(PASSAGE FOR REVIEW begins)

Shape-Shifting Droplet Networks
Collaborators
Tao Zhang, D. Wan, J. M. Schwarz, and M. J. Bowick$^{*}$
Soft Matter Program and Department of Physics, Syracuse University, Syracuse, NewYork 13244, USA$^{*}$mjbowick@syr.edu
Motivation
Biological self-assembly, such as the folding of polypeptide chains into proteins, is the process by which smaller components spontaneously organize into ordered structures. Taking a cue from biology, researchers have engineered materials that, through self-assembly, fold into designated geometries. Recent work, for instance, showed that sheets of aqueous droplets can assemble into a variety of three-dimensional shapes. Expanding on this result, we have now demonstrated theoretically that such droplet networks can be programmed to reversibly switch between different shapes. This finding is a step toward biologically inspired robots that can change their shape according to their environment.

(PASSAGE FOR REVIEW ends)
(PROVIDED INFORMATION begins)

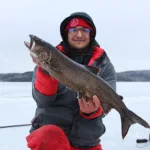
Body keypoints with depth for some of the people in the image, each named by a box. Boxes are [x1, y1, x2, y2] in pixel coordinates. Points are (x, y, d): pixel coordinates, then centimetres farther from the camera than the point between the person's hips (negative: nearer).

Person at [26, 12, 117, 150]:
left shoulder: (104, 65, 5)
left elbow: (106, 104, -3)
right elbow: (42, 100, -9)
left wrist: (93, 110, -25)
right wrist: (45, 70, -25)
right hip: (50, 128, -2)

(PROVIDED INFORMATION ends)

EXERCISES:
a - Name every collaborator listed on the droplet network page.
b - Condense the paragraph of the droplet network page that begins "Biological self-assembly, such as" into a short bulleted list that keeps its main facts.

TASK SOLUTIONS:
a - Tao Zhang, D. Wan, J. M. Schwarz, M. J. Bowick

b -
- Biological self-assembly, such as polypeptide chains folding into proteins, is when smaller components spontaneously organize into ordered structures.
- Borrowing from biology, researchers have engineered materials that self-assemble and fold into designated geometries.
- Recent work showed that sheets of aqueous droplets can assemble into various three-dimensional shapes.
- Building on that, the authors have shown theoretically that such droplet networks can be programmed to switch reversibly between different shapes.
- This is a step toward biologically inspired robots that change shape according to their environment.